Knolly’s choice to slacken the head tube angle, lengthen the wheelbase and increase rear wheel travel have done wonders for boosting the Fugitive 138 into a descent-hungry trail-bike. The most immediate and noticeable positive characteristic once pointed downhill was the stability provided by the long reach and wheelbase. Again, with a 491mm reach our size large Fugitive 138 was spacious. The extra room forced us to shift our weight forward with our elbows pushed out. This slightly lower body position doubled in centering our weight over the 1278mm wheelbase and gave us a confidence-inspiring location to tackle oncoming impacts and compressions. This confidence was most apparent when hauling ass down long straightaways. We experienced the sensation of feeling like we could just hold on for the ride, trusting the size of the Fugitive 138 would let us ride out of most situations. The downside of the longer reach and wheelbase was a lack of maneuverability. Fast-moving flow trails with rollers, jumps and small trail gaps highlighted this downside the most. We are used to smaller travel bikes allowing for a more poppy and playful demeanor due to their size. However, when riding the Fugitive 138 we found ourselves underwhelmed with how much fun we could squeeze out of flow trails. For riders wanting to maximize stability and composure at speed this shouldn’t be worrisome. But for those who would rather their enduro or downhill bike be designated for all-out composure when blazing downhill and want a more flickable trail bike, the Fugitive 138 is lethargic to rider inputs. The other limitation of the long reach and wheelbase was the inability to carry speed through steep and tight corners. Too often we found ourselves stretched out trying to wrangle in the Fugitive 138 through corners without letting the front wheel get away from us. Looking at the geometry chart again, we believe a size medium Fugitive 138 would have better suited our playful riding style. With a 466mm reach, there is still plenty of length to maintain stability at speed but maneuverability in tight sections of trail would likely be improved.

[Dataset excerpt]
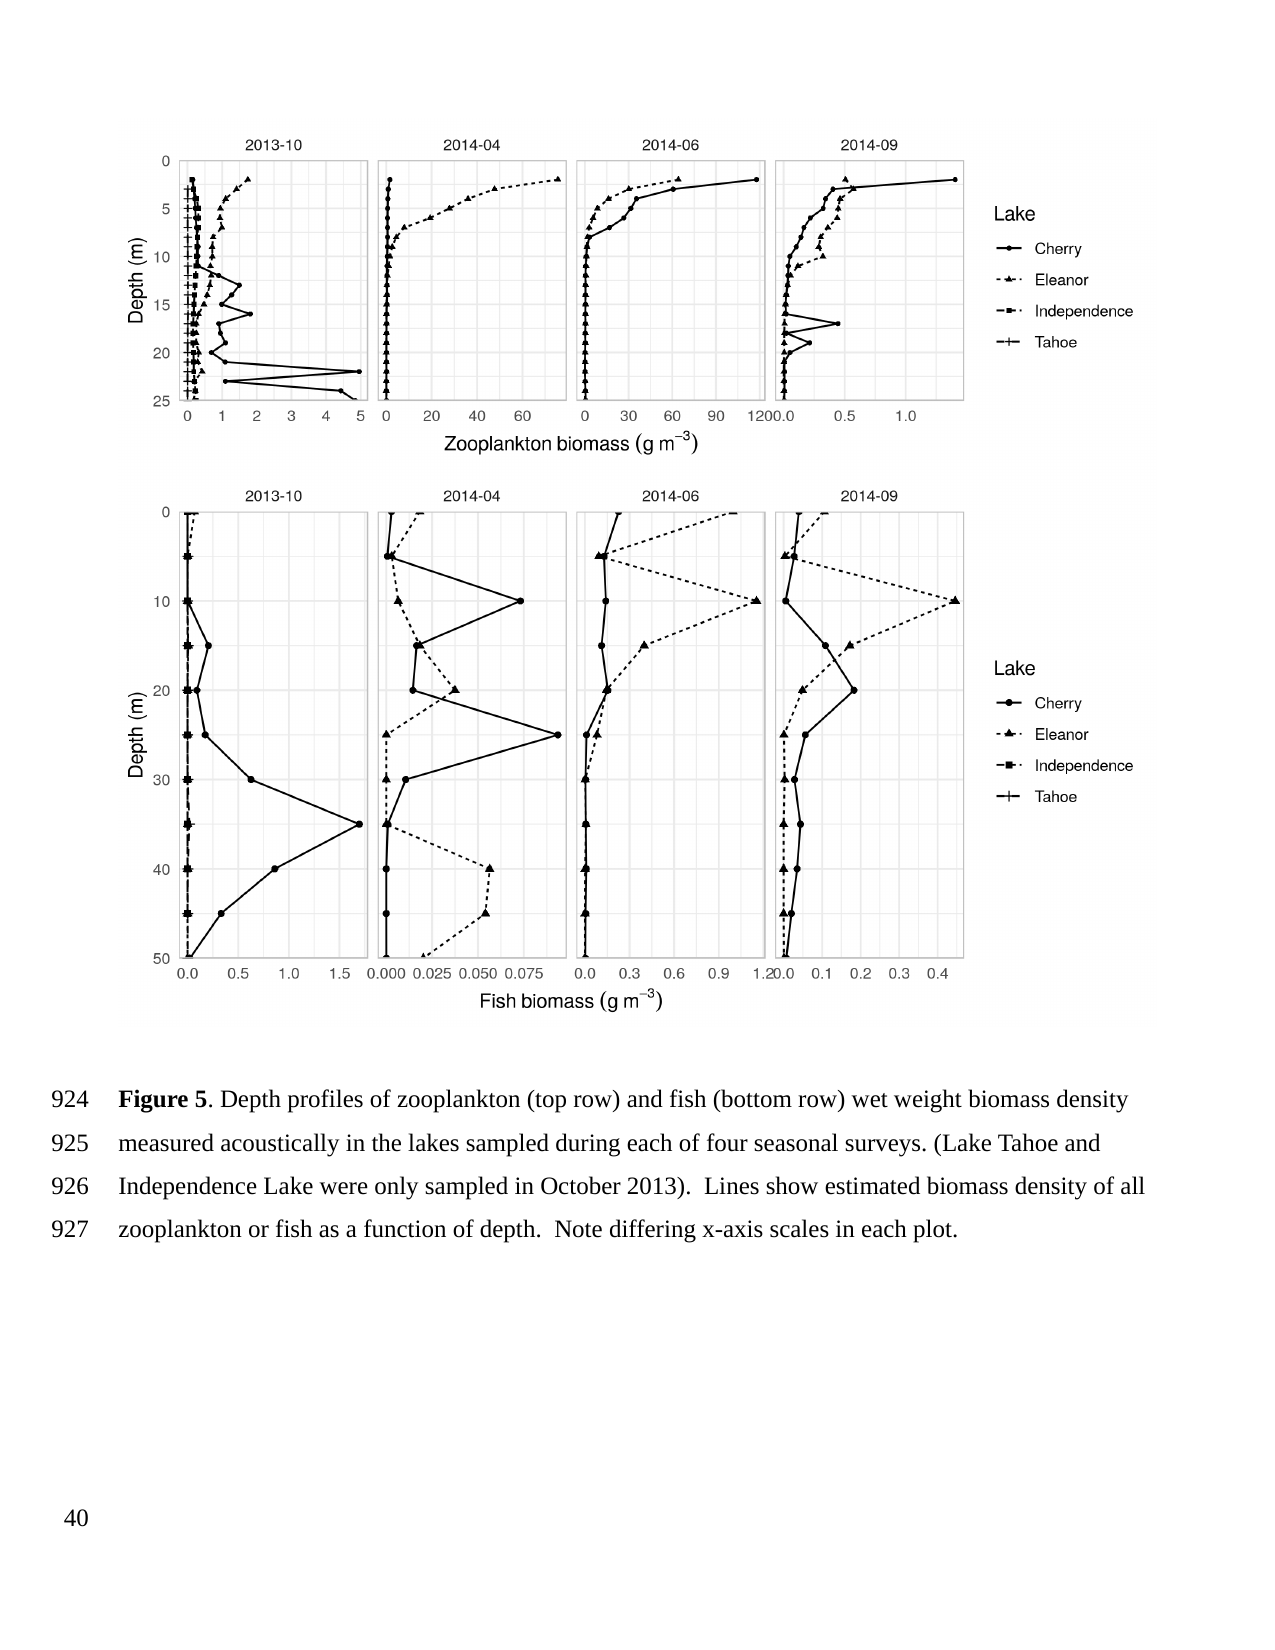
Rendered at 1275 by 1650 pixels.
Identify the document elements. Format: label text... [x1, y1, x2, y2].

picture [118, 118, 1157, 1027]
text Figure 5. Depth profiles of zooplankton (top row) and fish (bottom row) wet weight biomass density measured acoustically in the lakes sampled during each of four seasonal surveys. (Lake Tahoe and Independence Lake were only sampled in October 2013). Lines show estimated biomass density of all zooplankton or fish as a function of depth. Note differing x-axis scales in each plot. [118, 1084, 1157, 1243]
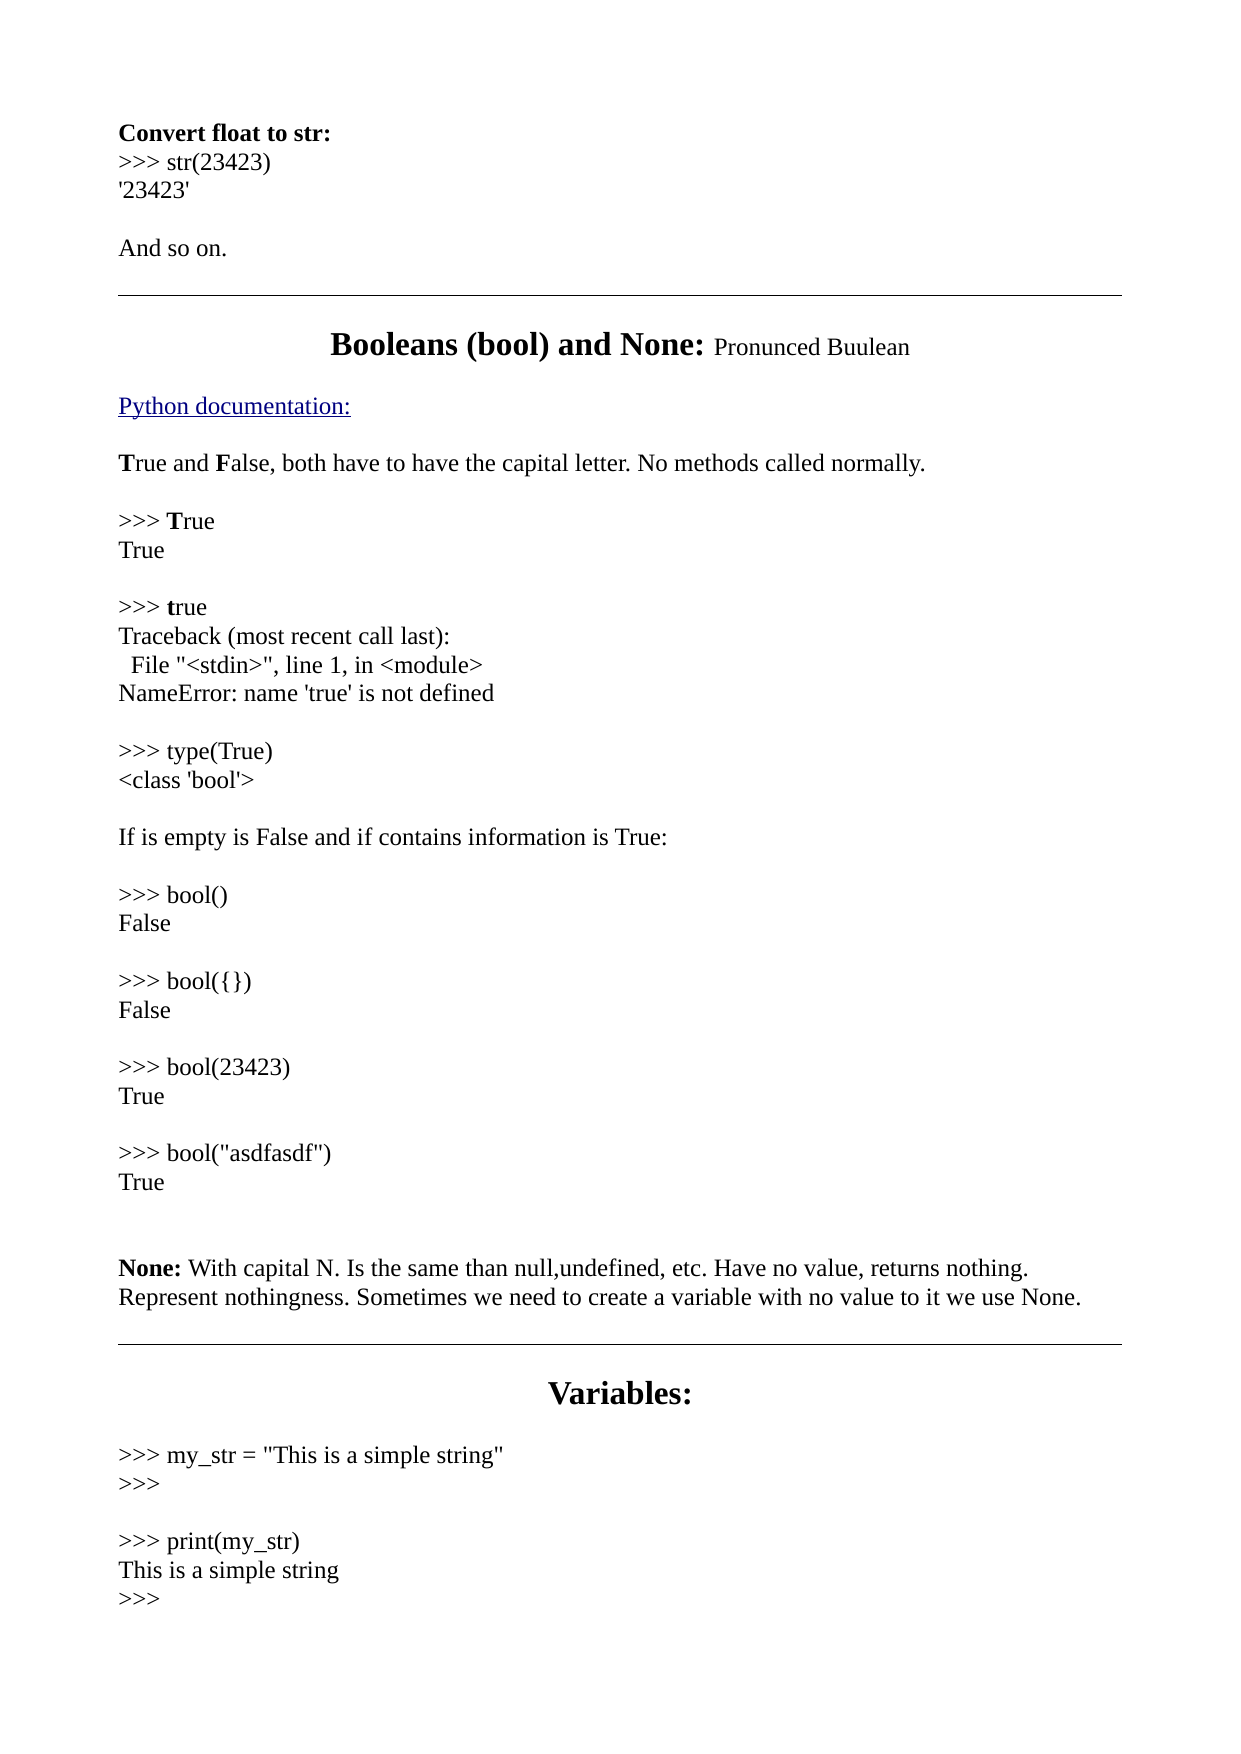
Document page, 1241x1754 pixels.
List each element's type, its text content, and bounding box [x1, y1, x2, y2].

▸ **Task requirements**
1 - Express the lines of the Dataset excerpt entries as a JSON list of strings, one string per line with blank lines omitted, starting at the line that contains "Document page, 1241x1754 pixels." and ending at the last line of the entries.
2 - Continue the review of the Fugitive 138 trail bike from the point where it stops.

▸ **Answers per task**
1 -
[
  "Document page, 1241x1754 pixels.",
  "List each element's type, its text content, and bounding box [x1, y1, x2, y2]."
]

2 -
Another standout descending characteristic was the control provided by the low, 326mm (slack) bottom bracket height. On high speed, loose corners the Fugitive 138 held great composure and allowed us to plant our weight centered over the bike. On rough and jarring sections of trail we could easily drop our heels and sink our weight into the bike to keep on line. We never had the sensation of riding ‘on top’ of the bike or experienced the inability to keep the Fugitive 138 tracking the ground as we pleased. We tried both geometry options on the Fugitive 138 and unsurprisingly preferred the slacker orientation for proper descending. The biggest change between the two geometry settings is a 9mm bottom bracket height difference. When descending in the neutral orientation it was noticeable how much more stood up we felt. When combined with the .75-degree steeper head tube angle there was a lack of confidence on steep and rough trails. For trails that offer less technical features with some punchy climbs mid-descent we could see opting for the neutral geometry. Changing between the two geometry settings only takes about two minutes to accomplish. This is convenient as riders can simple choose the best geometry to match the terrain being ridden for a given day. Overall, the Fugitive 138 allowed us to hold on and plow through sections of trail at a higher speed than we anticipated. No doubt thanks to the longer reach and wheel base, the tradeoff riders will have to weigh out is how snappy and playful do they desire their trail bike to be.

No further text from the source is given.